** What is being asked **
Check each line of the data, and copy those where "diagnostic" appears.

Data entries:

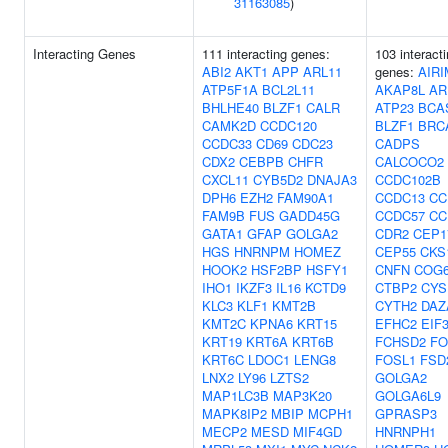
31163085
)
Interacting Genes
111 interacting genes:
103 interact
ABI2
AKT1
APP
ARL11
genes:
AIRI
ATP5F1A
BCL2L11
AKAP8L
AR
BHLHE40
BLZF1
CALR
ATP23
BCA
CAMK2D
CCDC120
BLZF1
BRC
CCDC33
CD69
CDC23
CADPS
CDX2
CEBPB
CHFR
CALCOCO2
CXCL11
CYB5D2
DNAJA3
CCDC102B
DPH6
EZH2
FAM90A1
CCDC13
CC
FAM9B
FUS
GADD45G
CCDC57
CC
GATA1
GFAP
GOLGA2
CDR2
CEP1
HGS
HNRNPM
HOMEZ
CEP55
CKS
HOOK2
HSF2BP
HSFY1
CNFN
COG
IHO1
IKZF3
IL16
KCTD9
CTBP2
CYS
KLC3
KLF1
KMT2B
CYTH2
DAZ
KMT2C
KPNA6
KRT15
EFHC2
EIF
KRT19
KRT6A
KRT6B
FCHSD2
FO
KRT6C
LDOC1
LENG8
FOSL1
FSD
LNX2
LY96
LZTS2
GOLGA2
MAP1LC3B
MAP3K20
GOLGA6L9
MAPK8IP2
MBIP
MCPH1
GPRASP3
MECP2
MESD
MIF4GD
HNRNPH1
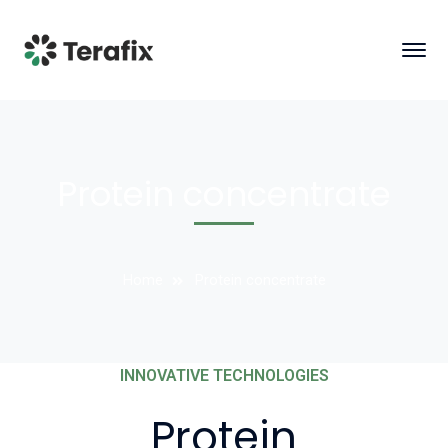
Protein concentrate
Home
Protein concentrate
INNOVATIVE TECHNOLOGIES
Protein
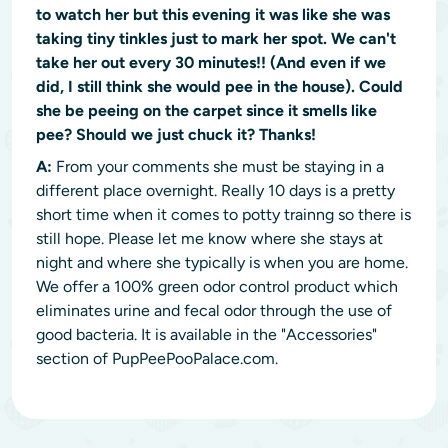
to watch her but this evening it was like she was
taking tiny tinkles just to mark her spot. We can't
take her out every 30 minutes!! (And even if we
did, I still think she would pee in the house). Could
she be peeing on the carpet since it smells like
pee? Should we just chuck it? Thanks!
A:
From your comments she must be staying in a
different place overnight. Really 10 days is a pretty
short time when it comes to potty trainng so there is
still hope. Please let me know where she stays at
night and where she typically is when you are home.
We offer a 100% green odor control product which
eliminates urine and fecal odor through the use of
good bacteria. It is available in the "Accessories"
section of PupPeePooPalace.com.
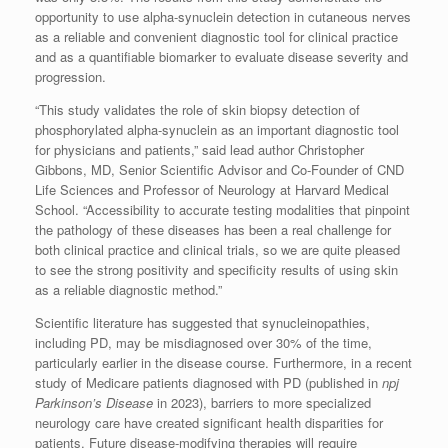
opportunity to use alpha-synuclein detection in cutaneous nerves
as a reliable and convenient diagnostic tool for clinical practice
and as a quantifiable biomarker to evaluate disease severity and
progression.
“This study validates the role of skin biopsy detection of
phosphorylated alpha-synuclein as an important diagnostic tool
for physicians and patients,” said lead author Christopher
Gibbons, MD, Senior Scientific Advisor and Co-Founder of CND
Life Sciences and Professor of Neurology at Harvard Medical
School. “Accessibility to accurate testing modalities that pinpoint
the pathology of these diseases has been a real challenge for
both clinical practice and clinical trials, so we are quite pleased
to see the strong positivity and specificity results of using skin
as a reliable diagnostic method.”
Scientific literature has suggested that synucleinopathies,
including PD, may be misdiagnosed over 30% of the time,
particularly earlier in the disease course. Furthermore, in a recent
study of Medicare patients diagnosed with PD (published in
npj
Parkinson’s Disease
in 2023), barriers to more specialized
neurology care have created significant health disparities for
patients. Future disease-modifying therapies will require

** Task result **
as a reliable and convenient diagnostic tool for clinical practice
phosphorylated alpha-synuclein as an important diagnostic tool
as a reliable diagnostic method.”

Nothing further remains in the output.